*Reading passage*:
────
Under what conditions does $x^{\frac{b}{c}} = (x^b)^\frac{1}{c}$ hold?

It is very common to use the formula $$x^{\frac{b}{c}} = (x^b)^\frac{1}{c}$$ to simplify the evaluation of a fractional exponent.

I want to know what circumstances allow us to do this step. For example, it does not work in this situation: $$(-4)^{\frac{2}{4}} = ((-4)^2)^\frac{1}{4} = 16^\frac{1}{4} = 2$$ The correct answer is $2i$, but the formula yields $2$. What caused it to go awry here, and in the general case, how can we avoid errors occurring for this reason?


Solution 1:

It holds always.

But De Moivre's Theorem says that $z^{\frac{1}{q}}$ is one of the values from the set $\{|z|^{\frac{1}{q}}\xi: \xi^q=1\}$, provided $q\in\mathbb{Z}^+$.

So, $16^\frac14\in\{2,-2,2i,-2i\}$

Solution 2:

The "precalculus" answer would be: it holds when $x>0$. And maybe provide an example (like the one given) that it can fail when $x<0$ using a "precalculus" understanding of the symbols. Later, when complex analysis is studied, the more intricate nature of $x^y$ can be considered.

Solution 3:

By definition $x^{\alpha}$ is equal to $\textrm{exp}(\alpha \, \textrm{log} \, x)$. So by definition it is not defined if $x$ is not a in $\mathbb R^*_+$. As a consequence, you cannot say that $\sqrt{-4} = 2i$ is the correct answer.

All this depends on a choice you make at first : the choice to extend the logarithm function from $\mathbb R^*_+$ to $\mathbb C$. Any two choices are equal modulo $2i \pi$. In particular, for any $z \in \mathbb C$, there exists $n$ such that $\mathrm{log}(\mathrm{exp} \, z) = z + 2in\pi$.

Here are the details of what fails in your example : $ (x^b)^{\frac{1}{c}} = \mathrm{exp}(\frac{1}{c}\mathrm{log}(e^{b \mathrm{log} \,x}))$, so there exists $n$ such that $\mathrm{log}(e^{b \mathrm{log} \, x}) = b \mathrm{log} \, x + 2in\pi$. Then $(x^b)^{\frac{1}{c}} = x^{\frac{b}{c}} \times \mathrm{exp}(\frac{2in\pi}{c})$.

The conclusion is that the formula works only if $x$ is in $\mathbb R^*_+$.

Solution 4:

Correct way to say, would be:

Suppose we are given this equation to solve over $\mathbb{C}$;
$\displaystyle x^q=x_o^p$ where $x_o$ is a given complex number and $p,q\in\mathbb{Z}$ are coprime integers.

Then $z$ is simply what I stated before.

But if $\gcd(p,q)=d>1$ then it forces another condition that $x^\frac{p}{d}=x_0^{\frac{q}{d}}$. So, again by the above method we can find such solution.

For example- But we have $x=(-4)^\frac24$.
This constraints the value of $x$ satisfying both $x^4=16$ as well as $x^2=-4$.

As $x$ satisfying the latter would obviously satisfy the former we just solve $x^2=-4$ to get $x\in\{2i,-2i\}$
────
*Data supplied*:
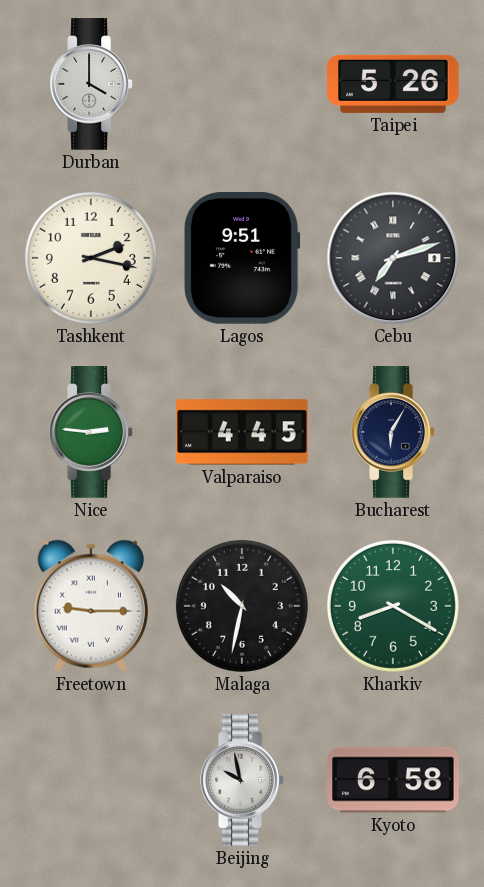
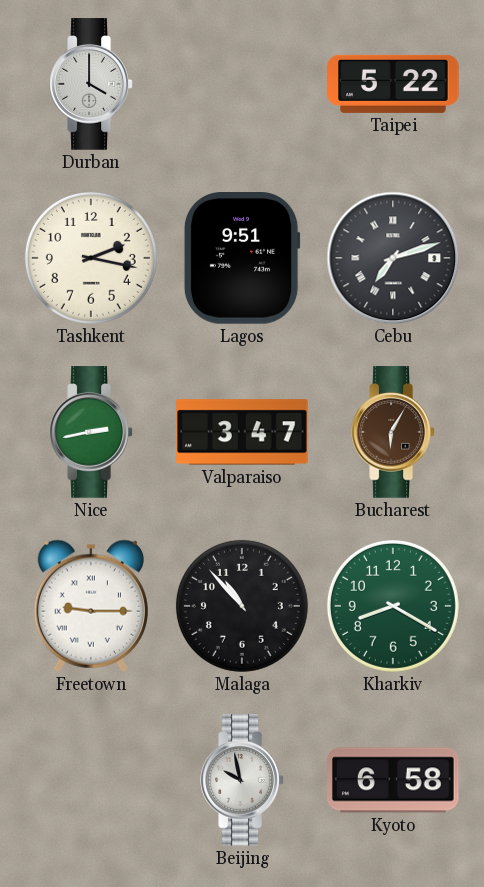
Taipei: 5:26 -> 5:22
Nice: 2:46 -> 2:43
Valparaiso: 4:45 -> 3:47
Bucharest dial: navy -> brown
Malaga: 10:32 -> 10:53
────
*To do*:
• 1. Reproduce the passage from the fractional exponents thread, everything from "But if $\gcd(p,q)=d>1$" down to "well as $x^2=-4$.".
• 2. In the fractional exponents thread, Solution 2 gives a "precalculus" answer. Under what condition does that answer say the formula holds?

*Answers to the problems*:
• 1.
But if $\gcd(p,q)=d>1$ then it forces another condition that $x^\frac{p}{d}=x_0^{\frac{q}{d}}$. So, again by the above method we can find such solution.

For example- But we have $x=(-4)^\frac24$.
This constraints the value of $x$ satisfying both $x^4=16$ as well as $x^2=-4$.

• 2. It holds when x > 0.